= Hannah v Peel =

Hannah v Peel, 1 K.B. 509, was a 1945 English legal case decided in the King's Bench Division of the High Court. The court held that the owner of the locus in quo does not have a superior right to possession over the finder of lost property that is unattached to the land.

==Facts==
The defendant, Major Hugh E. E. Peel, owned Gwernhaylod House, Overton-on-Dee, Shropshire. He bought it in December 1938, but did not move in, and shortly after the Second World War broke out, the house was requisitioned for military use.

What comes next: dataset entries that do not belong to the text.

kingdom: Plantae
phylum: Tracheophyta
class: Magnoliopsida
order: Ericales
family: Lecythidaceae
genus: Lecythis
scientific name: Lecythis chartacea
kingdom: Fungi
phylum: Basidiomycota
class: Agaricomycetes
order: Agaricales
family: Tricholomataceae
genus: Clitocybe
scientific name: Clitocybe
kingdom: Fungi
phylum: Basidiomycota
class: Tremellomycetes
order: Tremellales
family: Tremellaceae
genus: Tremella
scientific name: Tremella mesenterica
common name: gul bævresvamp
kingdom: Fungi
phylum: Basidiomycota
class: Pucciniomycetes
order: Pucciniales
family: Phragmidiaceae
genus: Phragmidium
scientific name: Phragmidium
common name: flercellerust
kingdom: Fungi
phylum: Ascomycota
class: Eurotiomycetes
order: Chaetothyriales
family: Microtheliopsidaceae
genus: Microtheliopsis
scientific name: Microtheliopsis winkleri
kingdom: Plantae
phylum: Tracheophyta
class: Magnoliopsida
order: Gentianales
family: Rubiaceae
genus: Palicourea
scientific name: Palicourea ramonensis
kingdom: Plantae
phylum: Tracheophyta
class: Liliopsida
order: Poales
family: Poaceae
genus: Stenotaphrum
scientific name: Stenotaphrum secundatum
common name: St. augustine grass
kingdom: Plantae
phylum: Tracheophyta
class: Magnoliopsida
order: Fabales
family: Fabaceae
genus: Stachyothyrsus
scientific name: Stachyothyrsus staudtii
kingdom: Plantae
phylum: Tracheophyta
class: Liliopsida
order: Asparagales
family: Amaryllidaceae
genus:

In August 1940, the plaintiff, Lance-Corporal Duncan Hannah of the Royal Artillery, was staying in the house on army business. During his stay, LCpl Hannah found a brooch on top of a window frame. From its dirty, cobwebby state the brooch seemed to have been there for a long time. LCpl Hannah consulted his commanding officer who advised him to hand it to the police, which Hannah did.

Nobody claimed the brooch, and in August 1942, the police returned it to Major Peel. Peel then sold it for £66.

LCpl Hannah asked Maj Peel for this money. Peel offered Hannah a reward, but he refused and said he wanted the brooch or its cash value instead. Maj Peel, because he owned the building in which the brooch was found, claimed it was his. LCpl Hannah brought the case to dispute this.

==Judgment==

Birkett J found that Hannah's claim to the brooch outweighed Peel's.